The route starts in Castlebay at about 60 ft falling quickly to sea level before rising to 100 ft around the 1-mile mark. The next 0.5 miles is mainly downhill and then the course undulates between sea level and 50 ft until the 4-mile mark.

From mile 4, the course climbs gradually as the route starts to head east, peaking at around 170 ft just past the 5.5-mile stage. The next 1.5 miles see the route drop back to sea level as the 7-mile mark is approached.

From miles 7 to 9, the route starts to work its way round the east coast of the island over a number of short, small climbs ranging from 50 ft to 90 ft. This is quickly followed by a downhill 0.5-mile and a gently undulating course to the 10.5-mile mark. From here the route climbs steeply to 340 ft at the 11.5-mile stage.
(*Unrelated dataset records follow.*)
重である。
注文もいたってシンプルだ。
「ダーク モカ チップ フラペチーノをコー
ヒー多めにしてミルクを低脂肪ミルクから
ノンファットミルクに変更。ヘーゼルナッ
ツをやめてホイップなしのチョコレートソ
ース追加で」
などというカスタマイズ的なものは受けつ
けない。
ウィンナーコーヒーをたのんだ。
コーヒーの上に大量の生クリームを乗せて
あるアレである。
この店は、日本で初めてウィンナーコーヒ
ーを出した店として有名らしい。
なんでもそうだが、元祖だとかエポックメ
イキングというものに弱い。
The route offers some respite with a mile long descent followed by a short but sharp climb of approximately 40 ft before a fairly steady run to the finish point in Castlebay.
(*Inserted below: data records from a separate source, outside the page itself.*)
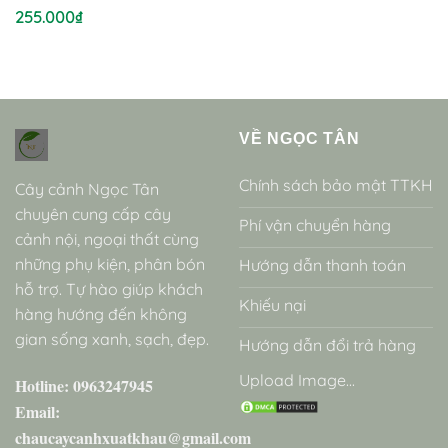
255.000
₫
VỀ NGỌC TÂN
Chính sách bảo mật TTKH
Cây cảnh Ngọc Tân
chuyên cung cấp cây
Phí vận chuyển hàng
cảnh nội, ngoại thất cùng
những phụ kiện, phân bón
Hướng dẫn thanh toán
hỗ trợ. Tự hào giúp khách
Khiếu nại
hàng hướng đến không
gian sống xanh, sạch, đẹp.
Hướng dẫn đổi trả hàng
Upload Image...
Hotline: 0963247945
Email:
chaucaycanhxuatkhau@gmail.com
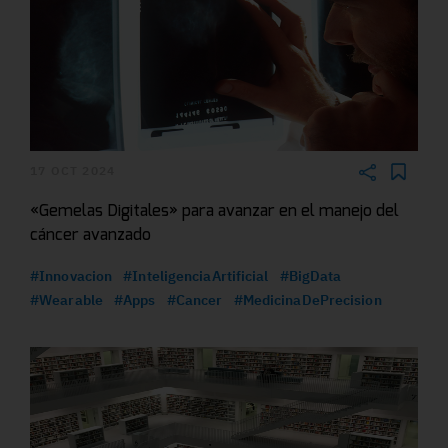
17 OCT 2024
«Gemelas Digitales» para avanzar en el manejo del
cáncer avanzado
#Innovacion
#InteligenciaArtificial
#BigData
#Wearable
#Apps
#Cancer
#MedicinaDePrecision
The course was officially measured in 2008 by a company on behalf of Scottish Athletics and meets the minimum distance for a half marathon. The official record is over the measured course.

==Fun Runs==
There is also a "Fun Run" which is 3 miles. Runners must be 11 or over. Additionally, there is also a "Junior Fun Run" which is approximately 1 mile. The Junior Fun Run is for runners aged 4–10.